Vlad the Deployer is an alternative to Capistrano, again from the Rails community.
Write your own shell script or Makefile.
Options for getting the files to the production box:
Direct checkout from source. Not always possible if your production boxes lack development tools, specifically source code management tools.
Checkout source locally, then tar/zip it up. Use scp or rsync to copy the tarball over. This is sometimes preferred for something like an Amazon EC2 deployment, where a compressed tarball can save time/bandwidth.
Checkout source locally, then rsync it over to the production box.
Packaging Tools
Use your OS's packaging system to generate packages containing the files for your app. Create a master package that has as dependencies the other packages you need. The RubyWorks system is an example of this, used to deploy a Rails stack and sample application. Then it's a matter of using apt, yum/rpm, Windows msi, or whatever to deploy a given version.
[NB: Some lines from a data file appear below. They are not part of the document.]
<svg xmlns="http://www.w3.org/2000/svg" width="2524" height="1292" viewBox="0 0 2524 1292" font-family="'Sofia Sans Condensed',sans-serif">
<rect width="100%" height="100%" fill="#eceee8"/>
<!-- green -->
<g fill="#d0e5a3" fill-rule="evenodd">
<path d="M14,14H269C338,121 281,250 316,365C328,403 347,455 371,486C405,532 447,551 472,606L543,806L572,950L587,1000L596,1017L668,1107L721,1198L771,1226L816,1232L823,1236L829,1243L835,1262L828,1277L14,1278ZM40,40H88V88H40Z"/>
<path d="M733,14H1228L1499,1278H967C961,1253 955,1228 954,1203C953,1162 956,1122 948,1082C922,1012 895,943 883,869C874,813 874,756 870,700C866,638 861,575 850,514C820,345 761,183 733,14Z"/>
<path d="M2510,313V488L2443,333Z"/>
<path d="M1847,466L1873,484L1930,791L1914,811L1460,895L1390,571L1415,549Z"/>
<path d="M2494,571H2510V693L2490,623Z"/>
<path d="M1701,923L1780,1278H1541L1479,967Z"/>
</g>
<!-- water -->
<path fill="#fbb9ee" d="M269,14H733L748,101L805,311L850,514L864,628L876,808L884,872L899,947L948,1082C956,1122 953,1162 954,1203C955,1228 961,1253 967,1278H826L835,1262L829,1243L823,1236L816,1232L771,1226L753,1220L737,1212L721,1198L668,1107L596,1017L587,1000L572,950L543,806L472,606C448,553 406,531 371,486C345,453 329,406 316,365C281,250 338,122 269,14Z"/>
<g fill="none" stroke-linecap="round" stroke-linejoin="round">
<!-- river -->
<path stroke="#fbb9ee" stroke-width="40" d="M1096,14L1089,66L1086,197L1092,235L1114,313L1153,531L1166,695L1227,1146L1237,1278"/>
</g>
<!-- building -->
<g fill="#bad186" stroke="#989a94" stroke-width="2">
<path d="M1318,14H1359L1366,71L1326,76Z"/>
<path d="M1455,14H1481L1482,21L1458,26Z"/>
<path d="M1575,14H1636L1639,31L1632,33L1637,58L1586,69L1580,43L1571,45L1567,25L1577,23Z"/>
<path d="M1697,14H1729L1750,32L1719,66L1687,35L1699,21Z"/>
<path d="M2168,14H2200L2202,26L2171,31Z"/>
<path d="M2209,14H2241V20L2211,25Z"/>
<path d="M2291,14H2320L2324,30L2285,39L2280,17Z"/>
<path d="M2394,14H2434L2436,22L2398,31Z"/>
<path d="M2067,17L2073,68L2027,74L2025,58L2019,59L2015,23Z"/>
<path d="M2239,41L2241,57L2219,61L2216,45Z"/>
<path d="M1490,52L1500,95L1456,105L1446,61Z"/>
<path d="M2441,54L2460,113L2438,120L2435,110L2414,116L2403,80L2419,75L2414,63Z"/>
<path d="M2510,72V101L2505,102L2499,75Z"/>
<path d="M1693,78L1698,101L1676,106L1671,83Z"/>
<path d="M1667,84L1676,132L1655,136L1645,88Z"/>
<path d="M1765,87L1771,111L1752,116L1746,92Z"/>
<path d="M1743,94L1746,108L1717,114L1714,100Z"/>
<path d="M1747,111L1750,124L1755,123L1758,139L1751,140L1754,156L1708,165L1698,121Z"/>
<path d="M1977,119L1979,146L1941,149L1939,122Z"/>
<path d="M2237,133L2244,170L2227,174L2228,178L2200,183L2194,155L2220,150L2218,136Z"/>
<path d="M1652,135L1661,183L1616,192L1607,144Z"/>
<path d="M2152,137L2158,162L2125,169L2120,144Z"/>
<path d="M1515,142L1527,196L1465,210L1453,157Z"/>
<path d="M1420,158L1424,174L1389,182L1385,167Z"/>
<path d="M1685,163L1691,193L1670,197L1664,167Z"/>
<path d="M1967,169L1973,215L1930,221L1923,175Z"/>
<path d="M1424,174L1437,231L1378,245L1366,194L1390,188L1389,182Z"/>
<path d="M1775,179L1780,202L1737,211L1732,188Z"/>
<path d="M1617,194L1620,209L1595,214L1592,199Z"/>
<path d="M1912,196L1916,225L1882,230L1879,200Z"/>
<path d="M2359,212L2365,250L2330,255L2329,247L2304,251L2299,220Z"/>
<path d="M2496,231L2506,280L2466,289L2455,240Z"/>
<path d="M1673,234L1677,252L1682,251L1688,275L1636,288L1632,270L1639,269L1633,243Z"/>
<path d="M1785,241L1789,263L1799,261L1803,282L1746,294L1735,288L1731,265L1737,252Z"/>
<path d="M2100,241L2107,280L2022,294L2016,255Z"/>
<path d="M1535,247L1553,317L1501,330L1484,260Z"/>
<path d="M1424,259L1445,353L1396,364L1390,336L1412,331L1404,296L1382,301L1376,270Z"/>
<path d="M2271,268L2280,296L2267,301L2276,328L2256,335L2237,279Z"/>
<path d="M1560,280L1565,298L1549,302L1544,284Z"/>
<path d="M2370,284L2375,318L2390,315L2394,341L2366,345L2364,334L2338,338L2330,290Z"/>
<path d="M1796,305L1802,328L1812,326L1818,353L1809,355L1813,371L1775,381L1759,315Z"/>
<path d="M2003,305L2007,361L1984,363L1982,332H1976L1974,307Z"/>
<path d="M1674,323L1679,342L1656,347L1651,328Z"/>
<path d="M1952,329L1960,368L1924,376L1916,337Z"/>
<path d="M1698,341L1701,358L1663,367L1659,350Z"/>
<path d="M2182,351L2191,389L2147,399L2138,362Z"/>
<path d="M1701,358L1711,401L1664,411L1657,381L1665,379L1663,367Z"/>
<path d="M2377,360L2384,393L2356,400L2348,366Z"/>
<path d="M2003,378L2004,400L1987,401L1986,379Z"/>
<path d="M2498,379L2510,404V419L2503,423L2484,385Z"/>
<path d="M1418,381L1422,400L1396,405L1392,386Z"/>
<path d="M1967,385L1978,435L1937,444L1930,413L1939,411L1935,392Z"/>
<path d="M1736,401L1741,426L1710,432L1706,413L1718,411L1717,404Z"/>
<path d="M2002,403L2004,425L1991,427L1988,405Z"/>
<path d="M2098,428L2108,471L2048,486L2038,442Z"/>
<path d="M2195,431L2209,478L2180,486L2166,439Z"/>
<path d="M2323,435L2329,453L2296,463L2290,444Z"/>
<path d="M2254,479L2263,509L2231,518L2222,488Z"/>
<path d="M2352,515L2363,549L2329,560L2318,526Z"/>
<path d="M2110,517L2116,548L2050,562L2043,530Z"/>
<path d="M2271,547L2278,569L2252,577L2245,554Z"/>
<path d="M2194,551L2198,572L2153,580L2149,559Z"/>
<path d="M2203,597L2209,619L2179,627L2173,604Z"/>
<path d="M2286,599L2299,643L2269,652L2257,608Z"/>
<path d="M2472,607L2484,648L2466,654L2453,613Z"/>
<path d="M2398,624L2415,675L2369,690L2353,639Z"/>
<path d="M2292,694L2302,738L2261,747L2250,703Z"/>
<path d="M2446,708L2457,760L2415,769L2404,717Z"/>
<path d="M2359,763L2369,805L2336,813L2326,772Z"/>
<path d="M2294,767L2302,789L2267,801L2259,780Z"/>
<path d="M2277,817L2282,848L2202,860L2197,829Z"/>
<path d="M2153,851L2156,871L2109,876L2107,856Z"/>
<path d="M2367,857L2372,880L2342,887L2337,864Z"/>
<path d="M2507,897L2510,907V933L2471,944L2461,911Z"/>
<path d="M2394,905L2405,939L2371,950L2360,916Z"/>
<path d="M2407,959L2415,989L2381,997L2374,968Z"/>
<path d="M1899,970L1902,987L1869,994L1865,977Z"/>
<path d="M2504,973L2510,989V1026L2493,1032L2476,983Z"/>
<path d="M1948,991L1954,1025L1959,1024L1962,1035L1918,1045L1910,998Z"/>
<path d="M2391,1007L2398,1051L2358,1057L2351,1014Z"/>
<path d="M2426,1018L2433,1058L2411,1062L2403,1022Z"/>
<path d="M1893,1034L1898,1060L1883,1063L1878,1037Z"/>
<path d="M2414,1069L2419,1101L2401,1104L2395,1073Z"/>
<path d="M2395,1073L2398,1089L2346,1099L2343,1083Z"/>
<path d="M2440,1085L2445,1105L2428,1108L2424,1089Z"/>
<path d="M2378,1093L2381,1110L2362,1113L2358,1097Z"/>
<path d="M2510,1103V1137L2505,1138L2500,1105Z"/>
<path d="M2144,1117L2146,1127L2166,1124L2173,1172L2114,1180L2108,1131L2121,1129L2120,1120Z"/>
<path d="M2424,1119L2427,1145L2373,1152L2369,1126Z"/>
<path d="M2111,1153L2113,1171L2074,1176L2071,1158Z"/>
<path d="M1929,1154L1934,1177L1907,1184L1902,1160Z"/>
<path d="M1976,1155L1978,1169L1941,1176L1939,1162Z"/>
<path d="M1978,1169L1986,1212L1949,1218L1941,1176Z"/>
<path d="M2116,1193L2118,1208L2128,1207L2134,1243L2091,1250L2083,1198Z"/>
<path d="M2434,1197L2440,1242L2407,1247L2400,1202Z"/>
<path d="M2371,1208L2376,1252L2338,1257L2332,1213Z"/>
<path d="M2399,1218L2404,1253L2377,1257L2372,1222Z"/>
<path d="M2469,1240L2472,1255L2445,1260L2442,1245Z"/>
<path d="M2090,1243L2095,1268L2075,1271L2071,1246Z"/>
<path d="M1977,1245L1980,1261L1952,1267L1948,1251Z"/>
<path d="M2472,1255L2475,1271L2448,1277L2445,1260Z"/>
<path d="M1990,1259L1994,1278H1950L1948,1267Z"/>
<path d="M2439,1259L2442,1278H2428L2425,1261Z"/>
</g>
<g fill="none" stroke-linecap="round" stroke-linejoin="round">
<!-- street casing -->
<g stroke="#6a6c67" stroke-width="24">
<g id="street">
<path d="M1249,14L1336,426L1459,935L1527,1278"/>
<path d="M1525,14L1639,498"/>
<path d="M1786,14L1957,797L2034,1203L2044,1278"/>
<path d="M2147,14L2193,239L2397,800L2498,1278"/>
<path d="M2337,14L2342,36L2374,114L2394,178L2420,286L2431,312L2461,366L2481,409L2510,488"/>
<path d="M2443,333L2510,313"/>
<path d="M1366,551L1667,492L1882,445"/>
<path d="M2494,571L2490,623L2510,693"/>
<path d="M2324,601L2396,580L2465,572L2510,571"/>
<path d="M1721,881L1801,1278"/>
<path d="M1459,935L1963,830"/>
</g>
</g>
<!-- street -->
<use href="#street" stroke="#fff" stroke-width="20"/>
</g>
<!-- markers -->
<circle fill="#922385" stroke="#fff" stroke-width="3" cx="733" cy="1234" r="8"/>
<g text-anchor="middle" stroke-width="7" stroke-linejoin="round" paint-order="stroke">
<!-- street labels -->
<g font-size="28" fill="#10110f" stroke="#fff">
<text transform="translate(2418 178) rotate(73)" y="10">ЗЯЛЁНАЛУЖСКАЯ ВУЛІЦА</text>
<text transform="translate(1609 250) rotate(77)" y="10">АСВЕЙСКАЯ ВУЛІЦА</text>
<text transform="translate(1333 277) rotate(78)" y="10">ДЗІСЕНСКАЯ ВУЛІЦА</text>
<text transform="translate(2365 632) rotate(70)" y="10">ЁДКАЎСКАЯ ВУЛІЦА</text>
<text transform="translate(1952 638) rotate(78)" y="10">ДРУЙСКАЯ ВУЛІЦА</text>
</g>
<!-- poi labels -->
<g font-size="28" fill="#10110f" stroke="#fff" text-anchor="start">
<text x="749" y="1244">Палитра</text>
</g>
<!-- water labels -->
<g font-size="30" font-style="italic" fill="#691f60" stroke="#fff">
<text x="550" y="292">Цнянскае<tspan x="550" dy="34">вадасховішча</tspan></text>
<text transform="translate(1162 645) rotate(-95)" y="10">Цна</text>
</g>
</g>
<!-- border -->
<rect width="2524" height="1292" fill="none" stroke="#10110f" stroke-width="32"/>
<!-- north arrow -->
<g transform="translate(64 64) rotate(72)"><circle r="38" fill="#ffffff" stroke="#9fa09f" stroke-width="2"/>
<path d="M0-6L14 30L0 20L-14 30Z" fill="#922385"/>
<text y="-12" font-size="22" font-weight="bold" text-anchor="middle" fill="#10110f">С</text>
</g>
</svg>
Rollback involves uninstalling and reinstalling an old version.
General Tools Aimed at Installing Apps/Configs and Maintaining a Set of Systems
These tools do not specifically target the problem of deploying a web app, but rather the more general problem of deploying/maintaining Apps/Configs for a set of servers, or an entire company's workstations. They are aimed more at the system administrator than the web developer, though either can find them useful.
Cfengine is a tool in this category.
Puppet aims to improve on Cfengine. It's got a learning curve but many find it worth the time to figure out how to do the configs. Once you've got it going, each box checks the central server periodically and makes sure everything is up to date. If someone edits a file or changes a permission, this is detected and corrected. So, unlike the deployment tools above, Puppet not only puts files in the right place for you, it ensures they stay that way.
Chef is a little younger than Puppet with a similar approach.
Smartfrog is another tool in this category.
Ansible works with plain YAML files and does not require agents running on the servers it manages
For a comparison of these and many more tools in this category, see the Wikipedia article, Comparison of open source configuration management software.
Take a look at the cfengine tutorial to see if cfengine looks like the right tool for your situation. It may be a little too complicated for a small website, but if it is going to involve more computers and more configuration in the future, at some point you will end up using cfengine or something like that.
Create your own packages in the format your distribution uses, e.g. Debian packages (.deb). These can either be copied to each machine and installed manually, or you can set up your own repository, and add it to your list of sources.
Your packages should be set up so that the scripts they contain consult a configuration file, which is different on each host, depending on what scripts need to be run on each.
To tie it all together, you can create a meta package that just depends on each of the other packages you create. That way, when you set up a new server, you install that one meta package, and the other packages are brought in as dependencies.
Although this process sounds a bit complicated, if you have many scripts and many hosts to deploy them to, it can really pay off in the long run.
I have to roll out PHP scripts and Apache configurations to several customers on a frequent basis. Since they all run Debian Linux, I've set up a Debian package repository on my server and the all the customer has to do is type apt-get upgrade and they get the latest version.
The first thing to do is get all these scripts into a source control repository (svn or git are good) so that you can track changes to these scripts over time.
If you are interested in ruby, check out Capistrano, it is well suited deploying things to multiple machines in a cluster, and is fairly easy to set up. It can read files directly from your version control system.
Puppet is another tool that can be used in this situation. It is similar to cfengine - you create a model of the desired deployment and Puppet figures how to get the environment to this state.